Problem statement:
Return all of the data that follows precisely, leaving every image out.

Excerpted data:
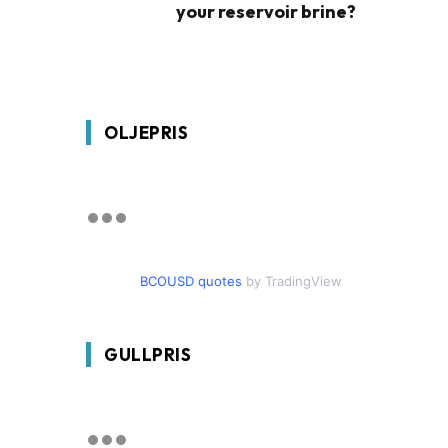
your reservoir brine?
OLJEPRIS
BCOUSD quotes
by TradingView
GULLPRIS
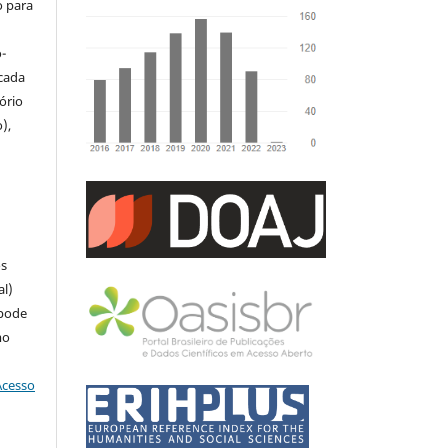
o para
-
icada
tório
),
u
os
al)
 pode
mo
Acesso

Answer to this problem:
your reservoir brine?
OLJEPRIS
BCOUSD quotes
by TradingView
GULLPRIS
o para
-
icada
tório
),
u
os
al)
 pode
mo
Acesso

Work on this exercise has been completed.